--- RECORDS SUPPLIED ---
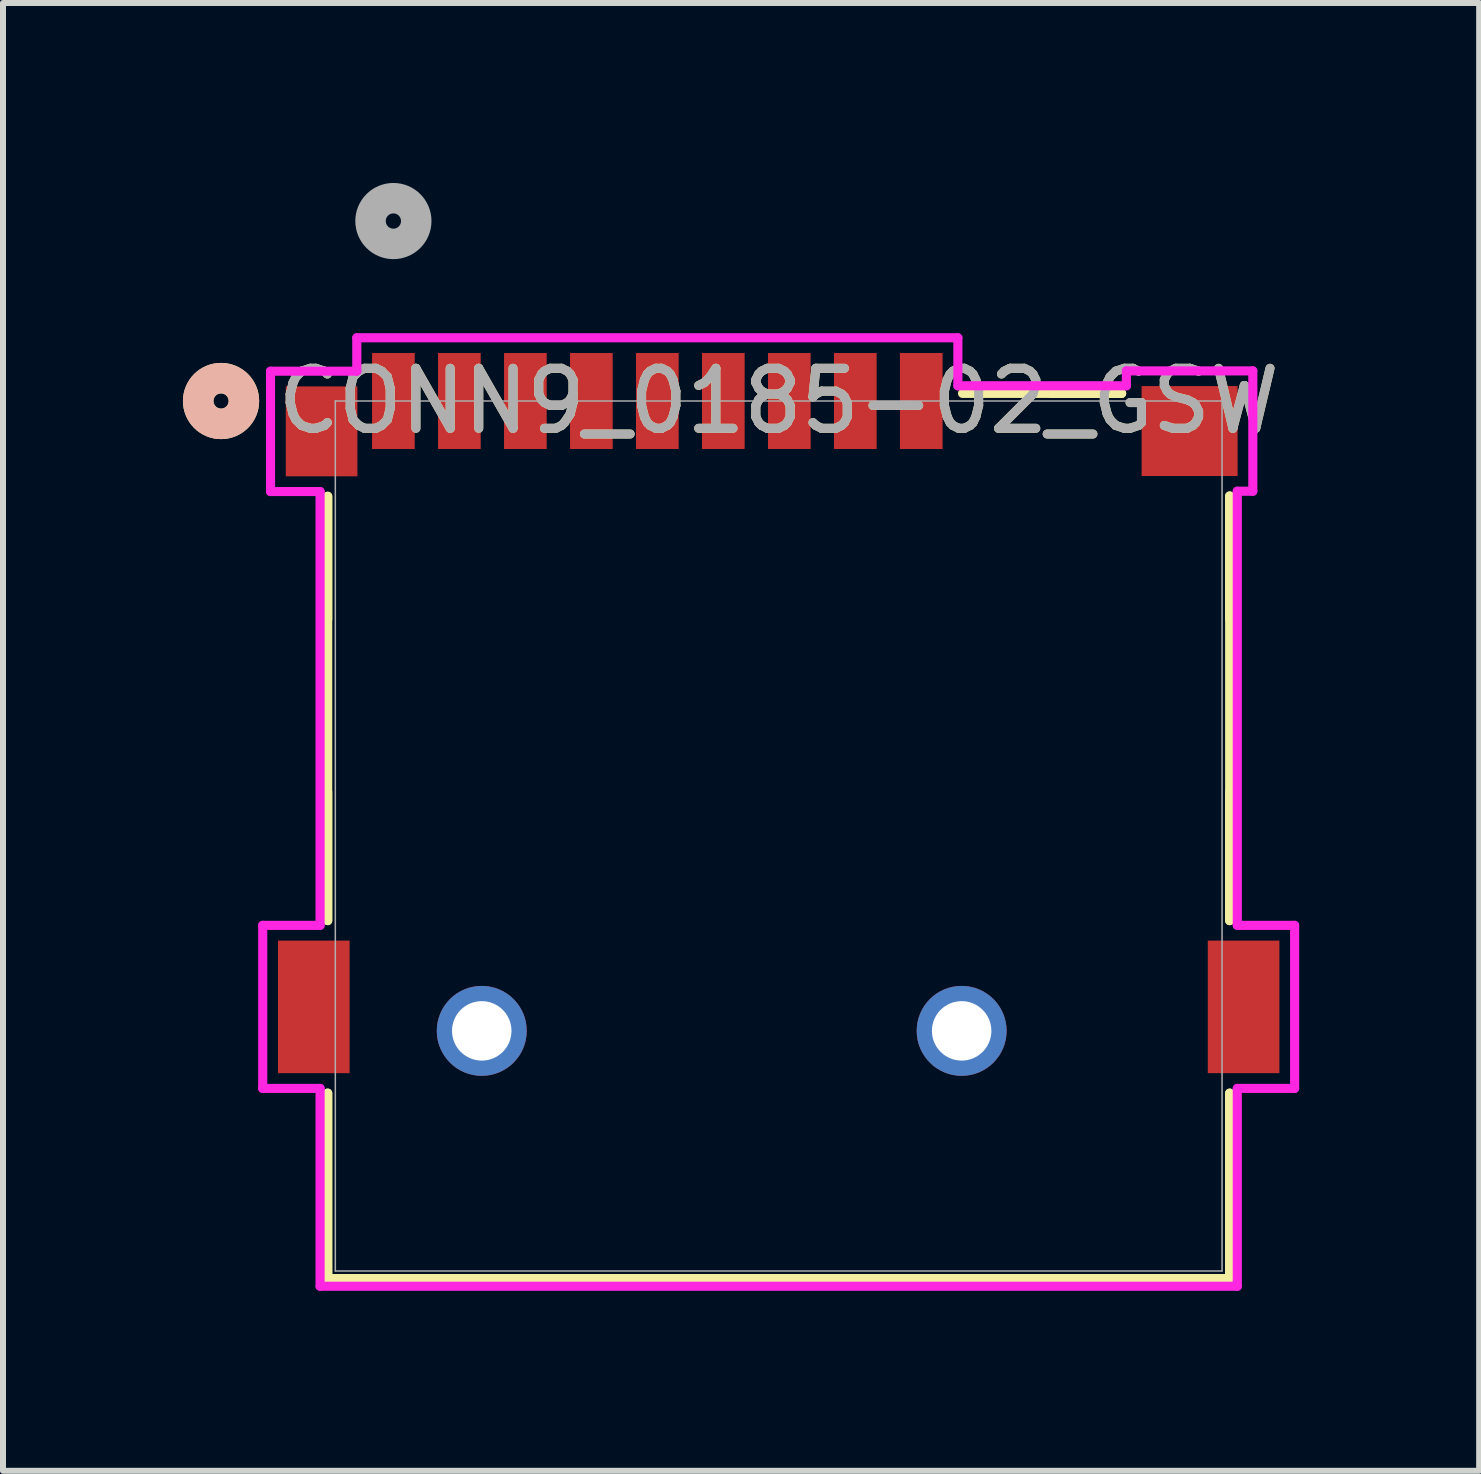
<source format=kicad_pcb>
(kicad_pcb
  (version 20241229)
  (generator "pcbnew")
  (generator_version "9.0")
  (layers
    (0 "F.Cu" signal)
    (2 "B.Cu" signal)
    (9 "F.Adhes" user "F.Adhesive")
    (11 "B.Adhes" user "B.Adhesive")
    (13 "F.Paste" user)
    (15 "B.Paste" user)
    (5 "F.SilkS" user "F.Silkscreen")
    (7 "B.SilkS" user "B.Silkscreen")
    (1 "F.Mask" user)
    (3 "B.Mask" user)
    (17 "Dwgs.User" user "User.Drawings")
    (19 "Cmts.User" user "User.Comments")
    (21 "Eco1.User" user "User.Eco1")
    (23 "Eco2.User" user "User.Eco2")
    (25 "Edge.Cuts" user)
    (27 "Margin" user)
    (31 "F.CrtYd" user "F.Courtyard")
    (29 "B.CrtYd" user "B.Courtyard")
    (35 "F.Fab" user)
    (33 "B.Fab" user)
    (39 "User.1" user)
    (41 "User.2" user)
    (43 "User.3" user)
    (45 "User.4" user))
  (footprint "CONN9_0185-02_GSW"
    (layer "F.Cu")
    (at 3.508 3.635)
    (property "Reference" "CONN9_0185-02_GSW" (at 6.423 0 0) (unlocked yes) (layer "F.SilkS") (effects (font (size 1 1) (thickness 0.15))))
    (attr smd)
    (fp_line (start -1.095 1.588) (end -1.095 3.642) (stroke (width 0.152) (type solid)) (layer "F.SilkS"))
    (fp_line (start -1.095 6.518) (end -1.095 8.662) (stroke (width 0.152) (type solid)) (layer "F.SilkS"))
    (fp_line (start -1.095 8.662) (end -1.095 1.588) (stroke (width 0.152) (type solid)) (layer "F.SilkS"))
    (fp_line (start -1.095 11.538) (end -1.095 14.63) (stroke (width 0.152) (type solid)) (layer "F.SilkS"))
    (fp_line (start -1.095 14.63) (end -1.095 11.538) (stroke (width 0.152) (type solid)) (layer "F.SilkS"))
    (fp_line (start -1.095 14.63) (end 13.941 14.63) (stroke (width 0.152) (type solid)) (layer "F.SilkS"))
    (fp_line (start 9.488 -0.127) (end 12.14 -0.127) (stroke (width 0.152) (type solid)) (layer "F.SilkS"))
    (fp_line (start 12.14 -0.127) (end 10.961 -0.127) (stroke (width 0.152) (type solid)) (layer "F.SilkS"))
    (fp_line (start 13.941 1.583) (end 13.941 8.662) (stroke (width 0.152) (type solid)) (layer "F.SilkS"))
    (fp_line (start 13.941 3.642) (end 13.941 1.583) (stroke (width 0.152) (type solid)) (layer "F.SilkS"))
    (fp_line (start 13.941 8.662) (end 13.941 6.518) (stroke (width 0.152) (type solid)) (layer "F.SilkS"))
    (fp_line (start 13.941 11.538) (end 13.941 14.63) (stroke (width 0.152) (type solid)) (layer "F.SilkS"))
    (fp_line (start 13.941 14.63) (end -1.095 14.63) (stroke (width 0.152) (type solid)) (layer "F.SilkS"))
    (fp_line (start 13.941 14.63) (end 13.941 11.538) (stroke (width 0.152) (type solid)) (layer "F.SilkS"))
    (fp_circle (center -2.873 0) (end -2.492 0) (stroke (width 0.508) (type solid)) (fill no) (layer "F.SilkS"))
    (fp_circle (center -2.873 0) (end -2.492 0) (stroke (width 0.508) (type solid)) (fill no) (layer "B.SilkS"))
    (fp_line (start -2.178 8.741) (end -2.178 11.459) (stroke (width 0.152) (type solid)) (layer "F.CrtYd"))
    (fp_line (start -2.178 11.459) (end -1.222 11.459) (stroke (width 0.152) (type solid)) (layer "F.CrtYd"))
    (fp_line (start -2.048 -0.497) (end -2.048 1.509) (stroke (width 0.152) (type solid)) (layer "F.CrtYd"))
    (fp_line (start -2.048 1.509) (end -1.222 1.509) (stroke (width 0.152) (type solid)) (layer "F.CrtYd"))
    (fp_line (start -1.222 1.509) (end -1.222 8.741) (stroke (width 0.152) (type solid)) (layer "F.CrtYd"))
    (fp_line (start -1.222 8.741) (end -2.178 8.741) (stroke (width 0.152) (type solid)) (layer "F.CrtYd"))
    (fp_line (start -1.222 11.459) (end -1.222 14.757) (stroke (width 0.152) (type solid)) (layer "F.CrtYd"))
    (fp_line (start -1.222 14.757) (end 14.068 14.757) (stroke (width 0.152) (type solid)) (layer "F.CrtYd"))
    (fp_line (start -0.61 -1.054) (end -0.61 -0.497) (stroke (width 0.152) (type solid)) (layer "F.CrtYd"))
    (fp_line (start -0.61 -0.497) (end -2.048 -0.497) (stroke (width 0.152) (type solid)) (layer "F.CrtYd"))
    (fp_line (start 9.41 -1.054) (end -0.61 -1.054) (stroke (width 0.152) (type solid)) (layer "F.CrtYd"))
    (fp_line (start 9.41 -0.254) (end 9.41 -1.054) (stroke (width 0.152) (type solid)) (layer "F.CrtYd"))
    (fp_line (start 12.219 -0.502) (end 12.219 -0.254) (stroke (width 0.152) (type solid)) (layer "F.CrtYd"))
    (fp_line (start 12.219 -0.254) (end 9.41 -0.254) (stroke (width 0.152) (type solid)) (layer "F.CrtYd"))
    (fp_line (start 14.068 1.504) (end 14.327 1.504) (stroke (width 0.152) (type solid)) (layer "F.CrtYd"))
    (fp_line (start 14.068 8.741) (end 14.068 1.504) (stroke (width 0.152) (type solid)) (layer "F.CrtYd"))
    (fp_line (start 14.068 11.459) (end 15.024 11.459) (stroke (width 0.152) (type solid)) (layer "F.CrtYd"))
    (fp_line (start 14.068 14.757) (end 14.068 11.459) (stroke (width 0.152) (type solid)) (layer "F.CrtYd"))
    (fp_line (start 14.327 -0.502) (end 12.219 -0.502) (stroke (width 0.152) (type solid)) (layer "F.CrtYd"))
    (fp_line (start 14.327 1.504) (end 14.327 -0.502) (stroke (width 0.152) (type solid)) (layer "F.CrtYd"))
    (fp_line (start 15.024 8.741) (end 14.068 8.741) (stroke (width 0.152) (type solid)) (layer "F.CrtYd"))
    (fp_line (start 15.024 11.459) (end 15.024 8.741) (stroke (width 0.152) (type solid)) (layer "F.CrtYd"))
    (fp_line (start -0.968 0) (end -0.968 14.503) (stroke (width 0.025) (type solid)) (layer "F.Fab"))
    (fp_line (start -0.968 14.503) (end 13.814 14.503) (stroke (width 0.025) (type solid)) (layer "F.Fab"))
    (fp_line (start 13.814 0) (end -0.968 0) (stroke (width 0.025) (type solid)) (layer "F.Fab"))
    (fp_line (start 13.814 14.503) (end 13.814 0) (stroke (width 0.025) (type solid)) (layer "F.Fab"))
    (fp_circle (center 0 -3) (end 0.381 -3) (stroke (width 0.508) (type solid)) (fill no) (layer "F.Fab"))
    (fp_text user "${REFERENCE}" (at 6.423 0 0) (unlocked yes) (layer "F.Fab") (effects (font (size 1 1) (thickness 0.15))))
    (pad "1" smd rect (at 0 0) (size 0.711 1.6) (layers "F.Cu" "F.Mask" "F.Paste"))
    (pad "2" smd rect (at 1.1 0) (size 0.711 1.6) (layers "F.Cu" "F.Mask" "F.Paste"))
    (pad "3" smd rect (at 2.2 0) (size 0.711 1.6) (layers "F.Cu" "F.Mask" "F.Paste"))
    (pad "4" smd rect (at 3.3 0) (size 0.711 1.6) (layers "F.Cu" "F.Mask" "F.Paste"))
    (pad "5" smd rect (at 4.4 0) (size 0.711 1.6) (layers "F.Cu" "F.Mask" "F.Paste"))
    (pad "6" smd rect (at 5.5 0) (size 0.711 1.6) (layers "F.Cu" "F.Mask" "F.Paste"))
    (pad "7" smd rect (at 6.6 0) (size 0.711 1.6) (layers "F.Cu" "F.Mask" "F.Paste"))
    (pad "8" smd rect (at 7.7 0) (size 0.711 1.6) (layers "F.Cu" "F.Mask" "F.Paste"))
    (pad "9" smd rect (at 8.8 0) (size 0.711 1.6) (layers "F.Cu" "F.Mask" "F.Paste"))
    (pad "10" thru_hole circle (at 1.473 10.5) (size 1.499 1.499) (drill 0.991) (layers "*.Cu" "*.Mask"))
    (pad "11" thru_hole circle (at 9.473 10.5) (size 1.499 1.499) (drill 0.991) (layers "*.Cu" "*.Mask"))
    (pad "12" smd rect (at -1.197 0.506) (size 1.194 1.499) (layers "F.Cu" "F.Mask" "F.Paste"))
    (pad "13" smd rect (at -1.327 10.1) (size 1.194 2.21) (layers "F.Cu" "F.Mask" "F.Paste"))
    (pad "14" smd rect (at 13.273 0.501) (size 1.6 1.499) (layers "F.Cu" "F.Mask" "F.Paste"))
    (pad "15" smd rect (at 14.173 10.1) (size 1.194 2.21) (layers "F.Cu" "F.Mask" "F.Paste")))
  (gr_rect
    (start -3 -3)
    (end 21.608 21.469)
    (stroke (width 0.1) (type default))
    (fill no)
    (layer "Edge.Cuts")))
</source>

--- REQUIREMENT ---
Check each line of the entries for the string "Silkscreen". Copy the lines that have it.

--- TASK OUTPUT ---
    (5 "F.SilkS" user "F.Silkscreen")
    (7 "B.SilkS" user "B.Silkscreen")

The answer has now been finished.